Quartier Est de Leipzig, fin des années quatre-vingt début des années quatre-vingt-dix, période charnière pour Daniel et ses amis qui vivent le chaos de l’adolescence et la réunification de l’Allemagne. Une fois sortis du rang des “pionniers” (groupement socialiste intégré par les enfants scolarisés en RDA) ils s’affranchissent totalement des règles et des idéaux transmis par les autorités en place. À la fois plein d’espoir et de désillusion, ils avancent sur des rails à l’aiguillage déréglé entre les nuits alcoolisées, les règlements de compte, les vols et la drogue. C’est ainsi que Daniel, Rico, Mark, Walter et les autres tentent de s’approprier leur vie et les rues de Reudniz, à défaut de pouvoir s’approprier leurs rêves. Être libre, avoir une vie meilleure, se faire respecter, être “les plus grands” de leur quartier sont leurs objectifs et c’est pour cela qu’ils se battent et qu’ils volent, quitte à y laisser des plumes et à s’en brûler les ailes.

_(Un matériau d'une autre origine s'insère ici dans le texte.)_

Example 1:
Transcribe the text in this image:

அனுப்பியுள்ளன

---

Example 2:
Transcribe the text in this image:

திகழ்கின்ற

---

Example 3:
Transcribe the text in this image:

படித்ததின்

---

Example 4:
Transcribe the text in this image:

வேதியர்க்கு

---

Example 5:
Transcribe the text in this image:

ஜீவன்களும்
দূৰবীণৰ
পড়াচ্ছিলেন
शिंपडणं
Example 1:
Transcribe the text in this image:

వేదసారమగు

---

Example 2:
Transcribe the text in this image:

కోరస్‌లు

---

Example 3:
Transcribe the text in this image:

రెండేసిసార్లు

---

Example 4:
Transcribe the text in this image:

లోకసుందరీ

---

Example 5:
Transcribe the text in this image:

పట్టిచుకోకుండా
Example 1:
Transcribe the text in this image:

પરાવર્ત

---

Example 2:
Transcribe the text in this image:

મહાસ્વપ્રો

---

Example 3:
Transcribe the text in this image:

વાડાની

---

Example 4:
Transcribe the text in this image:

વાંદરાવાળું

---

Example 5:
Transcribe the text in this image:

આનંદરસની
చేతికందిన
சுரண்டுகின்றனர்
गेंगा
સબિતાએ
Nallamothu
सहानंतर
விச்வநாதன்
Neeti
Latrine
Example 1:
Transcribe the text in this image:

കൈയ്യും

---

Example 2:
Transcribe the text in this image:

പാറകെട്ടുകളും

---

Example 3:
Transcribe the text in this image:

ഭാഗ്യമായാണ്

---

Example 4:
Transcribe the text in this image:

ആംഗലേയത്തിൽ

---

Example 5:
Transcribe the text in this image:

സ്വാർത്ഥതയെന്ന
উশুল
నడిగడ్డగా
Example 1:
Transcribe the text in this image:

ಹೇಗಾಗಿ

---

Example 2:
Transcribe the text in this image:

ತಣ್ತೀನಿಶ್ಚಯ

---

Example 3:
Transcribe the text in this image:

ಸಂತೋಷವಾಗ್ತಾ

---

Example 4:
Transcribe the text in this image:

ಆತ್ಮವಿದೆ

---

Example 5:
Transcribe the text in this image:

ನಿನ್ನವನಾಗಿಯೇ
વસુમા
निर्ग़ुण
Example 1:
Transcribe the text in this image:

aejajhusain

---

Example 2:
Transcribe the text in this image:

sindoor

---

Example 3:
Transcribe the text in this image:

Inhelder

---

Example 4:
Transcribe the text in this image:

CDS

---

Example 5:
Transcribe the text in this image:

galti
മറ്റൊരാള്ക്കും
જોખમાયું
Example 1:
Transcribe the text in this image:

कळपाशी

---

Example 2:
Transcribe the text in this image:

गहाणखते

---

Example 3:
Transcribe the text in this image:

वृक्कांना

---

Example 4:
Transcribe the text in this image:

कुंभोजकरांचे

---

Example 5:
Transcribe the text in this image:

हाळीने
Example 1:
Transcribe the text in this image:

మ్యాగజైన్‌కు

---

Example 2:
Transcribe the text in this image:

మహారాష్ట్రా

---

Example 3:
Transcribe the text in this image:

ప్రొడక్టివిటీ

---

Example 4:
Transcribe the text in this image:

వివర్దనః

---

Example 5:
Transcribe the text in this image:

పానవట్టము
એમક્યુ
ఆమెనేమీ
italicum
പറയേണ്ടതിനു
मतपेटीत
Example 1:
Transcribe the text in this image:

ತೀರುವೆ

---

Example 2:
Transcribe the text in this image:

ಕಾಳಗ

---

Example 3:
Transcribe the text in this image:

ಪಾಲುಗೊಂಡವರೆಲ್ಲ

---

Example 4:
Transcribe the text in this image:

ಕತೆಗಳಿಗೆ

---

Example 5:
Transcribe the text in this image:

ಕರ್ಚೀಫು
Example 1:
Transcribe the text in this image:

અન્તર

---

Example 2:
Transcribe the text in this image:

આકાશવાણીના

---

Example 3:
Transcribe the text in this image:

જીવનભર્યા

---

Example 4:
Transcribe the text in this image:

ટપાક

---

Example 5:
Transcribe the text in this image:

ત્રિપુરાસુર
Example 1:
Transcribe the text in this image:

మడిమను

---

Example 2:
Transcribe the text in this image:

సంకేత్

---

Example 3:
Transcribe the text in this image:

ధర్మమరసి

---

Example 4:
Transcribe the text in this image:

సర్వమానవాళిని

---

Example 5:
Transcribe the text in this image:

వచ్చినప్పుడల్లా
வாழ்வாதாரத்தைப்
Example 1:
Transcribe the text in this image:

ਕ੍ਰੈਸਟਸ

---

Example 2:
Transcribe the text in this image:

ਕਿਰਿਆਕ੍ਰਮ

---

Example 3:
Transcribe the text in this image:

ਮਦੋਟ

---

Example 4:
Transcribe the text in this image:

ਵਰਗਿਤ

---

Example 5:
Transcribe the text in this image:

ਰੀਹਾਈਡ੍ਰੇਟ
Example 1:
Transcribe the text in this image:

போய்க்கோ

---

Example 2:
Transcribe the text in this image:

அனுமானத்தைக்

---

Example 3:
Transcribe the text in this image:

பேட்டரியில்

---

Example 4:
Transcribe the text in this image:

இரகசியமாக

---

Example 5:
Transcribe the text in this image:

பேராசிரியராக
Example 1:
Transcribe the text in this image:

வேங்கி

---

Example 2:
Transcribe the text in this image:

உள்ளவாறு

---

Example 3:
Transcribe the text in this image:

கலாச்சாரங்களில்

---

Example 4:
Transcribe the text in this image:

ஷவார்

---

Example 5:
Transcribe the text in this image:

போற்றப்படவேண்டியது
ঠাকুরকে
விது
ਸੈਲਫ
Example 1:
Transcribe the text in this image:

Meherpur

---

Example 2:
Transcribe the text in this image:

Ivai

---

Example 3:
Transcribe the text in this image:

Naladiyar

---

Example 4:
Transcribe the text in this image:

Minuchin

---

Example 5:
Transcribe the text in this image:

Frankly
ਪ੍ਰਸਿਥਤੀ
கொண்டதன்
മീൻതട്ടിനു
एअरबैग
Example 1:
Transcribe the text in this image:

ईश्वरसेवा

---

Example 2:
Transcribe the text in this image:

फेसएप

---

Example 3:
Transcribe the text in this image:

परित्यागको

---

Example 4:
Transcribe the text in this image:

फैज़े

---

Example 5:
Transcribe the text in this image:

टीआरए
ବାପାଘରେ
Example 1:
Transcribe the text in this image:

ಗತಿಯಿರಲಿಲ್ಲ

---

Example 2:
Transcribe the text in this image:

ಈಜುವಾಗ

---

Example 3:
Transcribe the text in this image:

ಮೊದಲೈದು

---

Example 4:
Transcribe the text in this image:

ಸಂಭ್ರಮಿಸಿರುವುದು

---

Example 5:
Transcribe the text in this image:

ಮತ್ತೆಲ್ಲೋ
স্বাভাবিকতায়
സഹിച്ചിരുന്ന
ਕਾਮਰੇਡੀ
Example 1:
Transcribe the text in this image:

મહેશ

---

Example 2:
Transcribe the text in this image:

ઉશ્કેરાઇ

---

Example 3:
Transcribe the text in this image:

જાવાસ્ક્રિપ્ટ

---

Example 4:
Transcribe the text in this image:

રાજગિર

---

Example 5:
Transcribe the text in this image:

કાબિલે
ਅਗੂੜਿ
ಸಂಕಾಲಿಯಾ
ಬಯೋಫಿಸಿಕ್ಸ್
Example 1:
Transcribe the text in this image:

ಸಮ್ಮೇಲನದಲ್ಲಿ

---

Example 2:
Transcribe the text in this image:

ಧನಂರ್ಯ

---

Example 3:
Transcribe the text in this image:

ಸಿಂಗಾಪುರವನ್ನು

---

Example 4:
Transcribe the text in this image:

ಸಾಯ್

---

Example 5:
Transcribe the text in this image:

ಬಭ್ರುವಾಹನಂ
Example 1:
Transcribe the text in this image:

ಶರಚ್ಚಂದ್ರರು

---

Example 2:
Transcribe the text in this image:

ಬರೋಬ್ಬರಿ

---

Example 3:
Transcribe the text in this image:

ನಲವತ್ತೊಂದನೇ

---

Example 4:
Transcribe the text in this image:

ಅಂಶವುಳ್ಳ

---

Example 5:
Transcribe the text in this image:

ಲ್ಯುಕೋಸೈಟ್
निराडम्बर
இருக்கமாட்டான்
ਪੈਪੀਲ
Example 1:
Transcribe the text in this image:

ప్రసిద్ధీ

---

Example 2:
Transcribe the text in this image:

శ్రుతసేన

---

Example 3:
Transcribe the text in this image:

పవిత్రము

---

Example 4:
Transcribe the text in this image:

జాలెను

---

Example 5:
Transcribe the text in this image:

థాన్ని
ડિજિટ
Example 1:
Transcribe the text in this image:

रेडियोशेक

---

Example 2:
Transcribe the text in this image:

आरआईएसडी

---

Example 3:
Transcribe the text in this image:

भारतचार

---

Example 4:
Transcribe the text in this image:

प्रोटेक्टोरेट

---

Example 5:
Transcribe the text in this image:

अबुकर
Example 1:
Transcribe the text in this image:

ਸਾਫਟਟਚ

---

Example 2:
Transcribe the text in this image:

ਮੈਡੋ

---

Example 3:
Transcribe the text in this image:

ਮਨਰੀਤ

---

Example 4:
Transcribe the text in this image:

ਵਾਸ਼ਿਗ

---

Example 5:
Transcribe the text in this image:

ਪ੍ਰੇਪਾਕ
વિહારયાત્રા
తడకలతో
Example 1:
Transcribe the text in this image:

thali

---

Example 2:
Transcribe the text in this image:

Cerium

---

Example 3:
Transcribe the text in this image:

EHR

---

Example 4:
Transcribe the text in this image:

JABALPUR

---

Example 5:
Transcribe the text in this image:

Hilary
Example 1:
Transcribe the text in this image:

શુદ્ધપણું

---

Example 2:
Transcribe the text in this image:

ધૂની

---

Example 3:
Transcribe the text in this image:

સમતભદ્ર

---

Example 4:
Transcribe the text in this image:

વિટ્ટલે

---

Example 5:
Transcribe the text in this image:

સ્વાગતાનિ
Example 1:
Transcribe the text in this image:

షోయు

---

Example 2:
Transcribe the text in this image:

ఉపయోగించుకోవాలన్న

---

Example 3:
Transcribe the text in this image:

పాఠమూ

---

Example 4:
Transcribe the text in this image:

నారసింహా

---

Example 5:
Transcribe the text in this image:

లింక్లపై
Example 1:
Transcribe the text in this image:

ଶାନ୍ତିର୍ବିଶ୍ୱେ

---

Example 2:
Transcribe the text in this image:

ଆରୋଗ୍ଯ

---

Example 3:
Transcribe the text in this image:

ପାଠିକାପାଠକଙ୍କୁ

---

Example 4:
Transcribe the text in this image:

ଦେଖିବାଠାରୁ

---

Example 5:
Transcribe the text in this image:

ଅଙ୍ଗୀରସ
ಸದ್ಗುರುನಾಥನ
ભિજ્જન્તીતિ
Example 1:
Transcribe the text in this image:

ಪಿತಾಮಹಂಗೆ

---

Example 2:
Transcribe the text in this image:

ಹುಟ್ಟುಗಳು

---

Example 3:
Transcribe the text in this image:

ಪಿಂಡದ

Clemens Meyer nous lâche au beau milieu des frasques d’une jeunesse désorientée et on assiste, en spectateurs impuissants, à un déchainement de violence. Sans trop comprendre le pourquoi du comment dans un premier temps, on rassemble les morceaux du puzzle au fur et à mesure du récit, écrit dans un style à la fois rude et exalté. Les phrases saccadées ainsi que le langage cru et tronqué rendent parfois la lecture âpre mais cette écriture traduit bien cette jeunesse qui fonce tête baissée et s’exprime à coups de tête, de poings et de couteaux. Le texte est parfois aussi confus et frénétique que le parcours de ces adolescents sans repères qui rêvent de liberté et pensent la toucher du doigt quand l’adrénaline et l’alcool prennent le dessus.

“cette nuit là on avait eu une sorte de pressentiment, faut dire qu’on revenait de la cave de Pitbull où on s’était déjà mis bien, et parfois, dans l’ivresse, tu vois la vérité tout entière étalée juste devant, et parfois même un minuscule morceau d’avenir”

Clemens Meyer nous donne ici un point de vue détaché des évènements historiques de l’époque, écartant ainsi le rideau pour aller à la rencontre d’une autre facette de l’Histoire et revisiter l’envers du décor.
Quand on rêvait a été adapté au cinéma, sortie du film prévue en 2015…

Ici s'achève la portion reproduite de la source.